Award-winning film Saving Private Ryan, despite repeated use of the “f-word,” is not indecent under federal law, a unanimous Federal Communications Commission said Monday.
Dozens of ABC affiliates refused to run the Oscar-winning Steven Spielberg World War II epic last Veterans Day, fearing that use of the f-word would violate FCC indecency policies.
The agency received complaints about the film after its airing on ABC, but it refused to find that the movie ran afoul of the rules. The commission rejected similar complaints a few years ago.
In a statement, FCC chairman Michael Powell -- who has taken heat for the agency’s crackdown on broadcast indecency since last February’s Janet Jackson Super Bowl episode -- said the agency reviewed the film based on the context in which the profanities were used.
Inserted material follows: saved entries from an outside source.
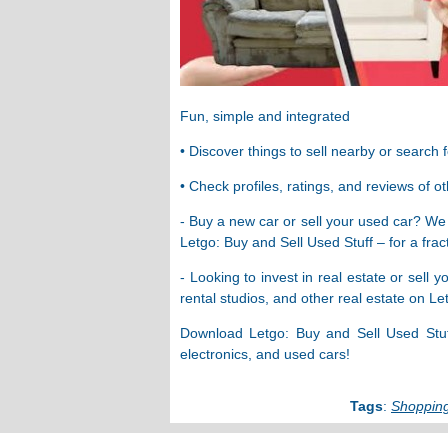
Fun, simple and integrated
• Discover things to sell nearby or search 
• Check profiles, ratings, and reviews of o
- Buy a new car or sell your used car? We
Letgo: Buy and Sell Used Stuff – for a fract
- Looking to invest in real estate or sell
rental studios, and other real estate on L
Download Letgo: Buy and Sell Used Stuff 
electronics, and used cars!
Tags
:
Shoppin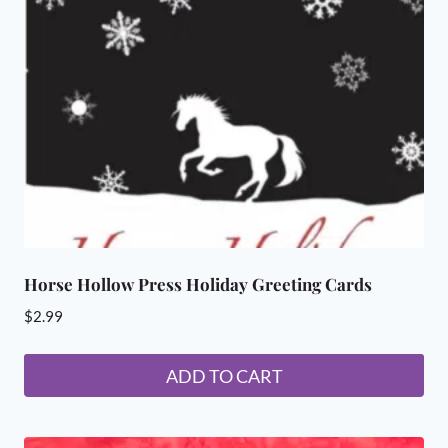
may
be
chosen
on
the
product
page
Horse Hollow Press Holiday Greeting Cards
$
2.99
ADD TO CART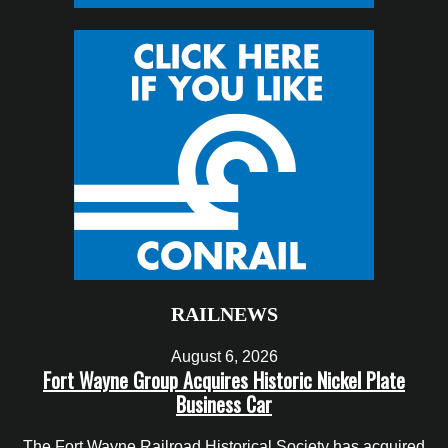
RAILNEWS
August 6, 2026
Fort Wayne Group Acquires Historic Nickel Plate
Business Car
The Fort Wayne Railroad Historical Society has acquired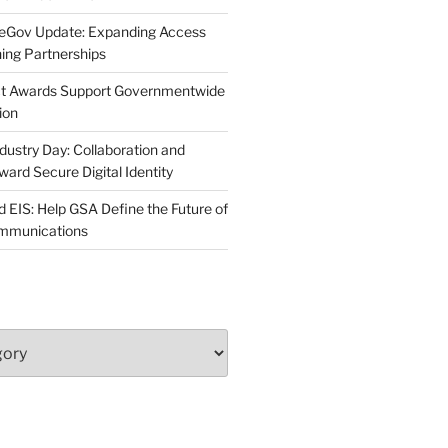
neGov Update: Expanding Access
ing Partnerships
act Awards Support Governmentwide
ion
dustry Day: Collaboration and
d Secure Digital Identity
 EIS: Help GSA Define the Future of
ommunications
“Today, we reaffirm that content cannot be evaluated without careful consideration of context. Saving Private Ryan is filled with expletives and material arguably unsuitable for some audiences, but it is not indecent in the unanimous view of the [FCC],” Powell said.
The FCC bans indecent content -- generally defined as patently offensive sex and foul language -- from 6 a.m.-10 p.m. when children are expected to be watching in large numbers. Fines run as high as $32,500 per violation, although House-passed legislation would up the maximum to $500,000.
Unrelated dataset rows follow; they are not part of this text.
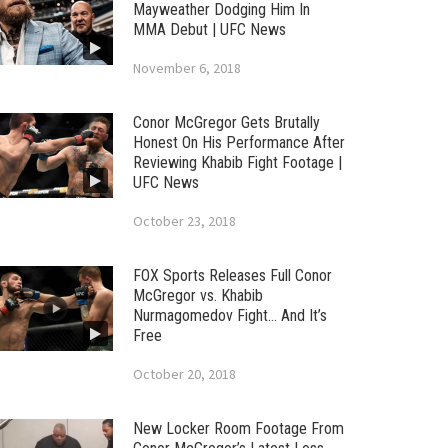
Mayweather Dodging Him In
MMA Debut | UFC News
November 6, 2018
Conor McGregor Gets Brutally
Honest On His Performance After
Reviewing Khabib Fight Footage |
UFC News
October 23, 2018
FOX Sports Releases Full Conor
McGregor vs. Khabib
Nurmagomedov Fight… And It’s
Free
October 20, 2018
New Locker Room Footage From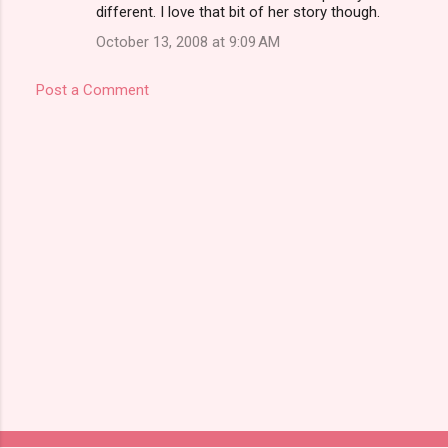
different. I love that bit of her story though.
October 13, 2008 at 9:09 AM
Post a Comment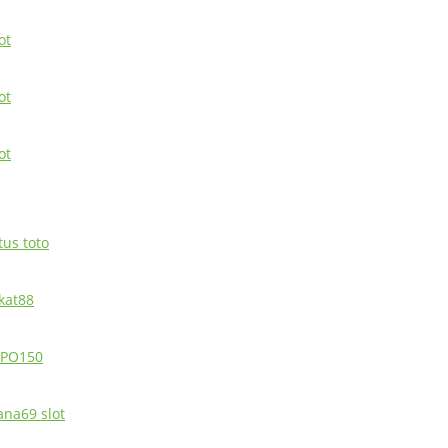
ot
ot
ot
tus toto
ikat88
PO150
ana69 slot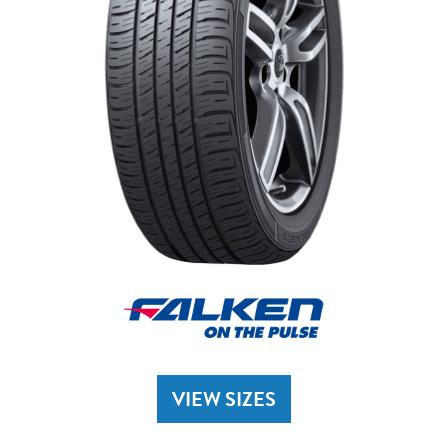
VIEW SIZES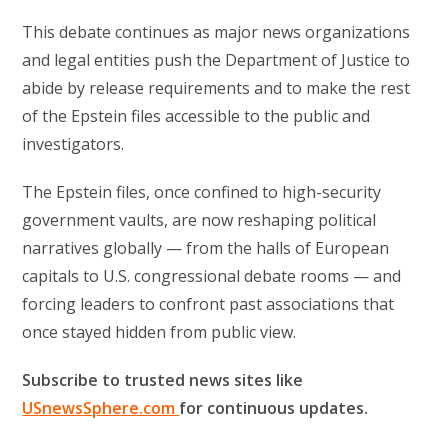
This debate continues as major news organizations
and legal entities push the Department of Justice to
abide by release requirements and to make the rest
of the Epstein files accessible to the public and
investigators.
The Epstein files, once confined to high-security
government vaults, are now reshaping political
narratives globally — from the halls of European
capitals to U.S. congressional debate rooms — and
forcing leaders to confront past associations that
once stayed hidden from public view.
Subscribe to trusted news sites like
USnewsSphere.com
for continuous updates.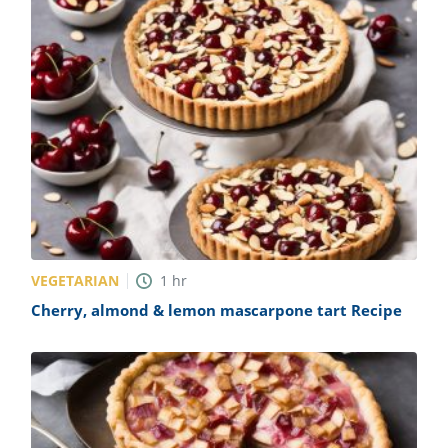
VEGETARIAN
1
hr
Cherry, almond & lemon mascarpone tart Recipe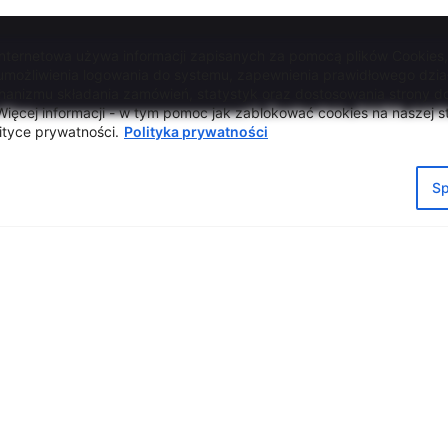
internetowa używa informacji zapisanych za pomocą plików Cookies
 umożliwienia logowania do systemu, zapewnienia prawidłowego dzia
hanizmu składania zamówień, statystyk oraz dostosowania strony do
ffice
ul. Zachodnia 54/56, Łód
ięcej informacji - w tym pomoc jak zablokować cookies na naszej st
ityce prywatności.
Polityka prywatności
tel. +48 42 633 26 41
acja dostępności
e-mail biuro@lcw.lodz.pl
la Informacyjna RODO
Sp
a prywatności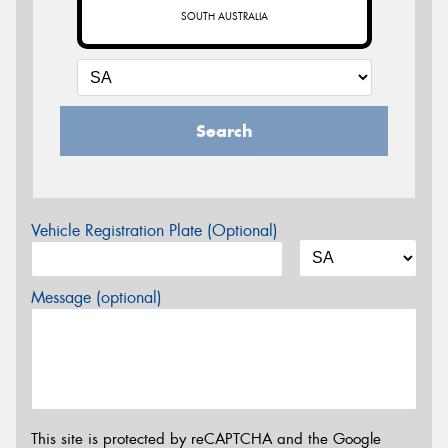
SOUTH AUSTRALIA
Search
Vehicle Registration Plate (Optional)
Message (optional)
This site is protected by reCAPTCHA and the Google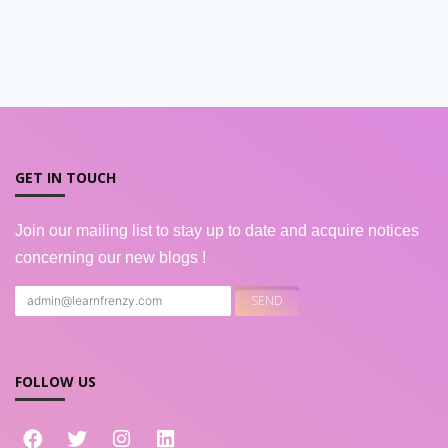
GET IN TOUCH
Join our mailing list to stay up to date and acquire notices
concerning our new blogs !
FOLLOW US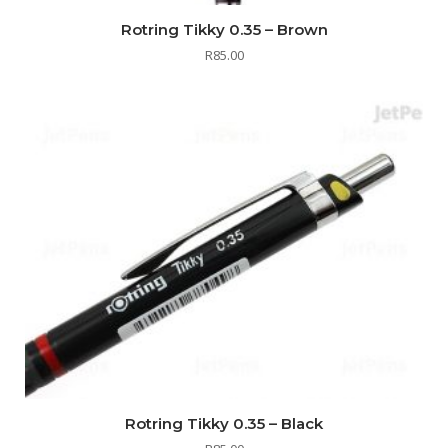
Rotring Tikky 0.35 – Brown
R
85.00
Rotring Tikky 0.35 – Black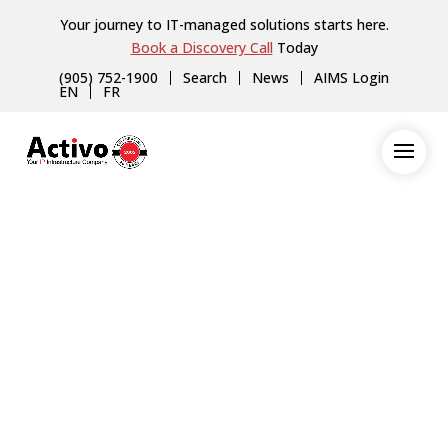
Your journey to IT-managed solutions starts here.
Book a Discovery Call
Today
(905) 752-1900
Search
News
AIMS Login
EN
FR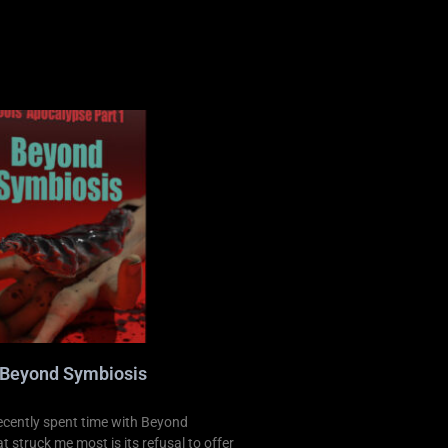
 Beyond Symbiosis
ecently spent time with Beyond
 struck me most is its refusal to offer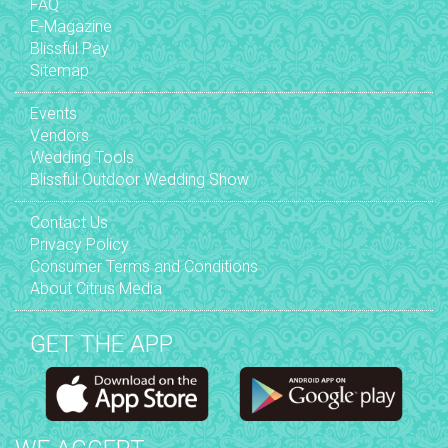
FAQ
E-Magazine
Blissful Pay
Sitemap
Events
Vendors
Wedding Tools
Blissful Outdoor Wedding Show
Contact Us
Privacy Policy
Consumer Terms and Conditions
About Citrus Media
GET THE APP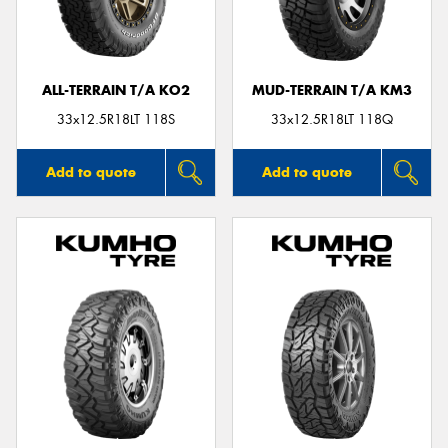
ALL-TERRAIN T/A KO2
MUD-TERRAIN T/A KM3
33x12.5R18LT 118S
33x12.5R18LT 118Q
Add to quote
Add to quote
Powell -- a former Army officer and the son of a general -- said the film’s use of profanity was intended to convey realism, not to shock the audience. He indicated that ABC affiliates warned parents about the film’s strong content.
“The horror of war and the enormous personal sacrifice it draws on cannot be painted in airy pastels. The true colors are muddy brown and fire red, and any accurate depiction of this significant historical tale could not be told properly without bringing that sense to the screen. It is for these reasons that the FCC has previously declined to rule this film indecent,” Powell said.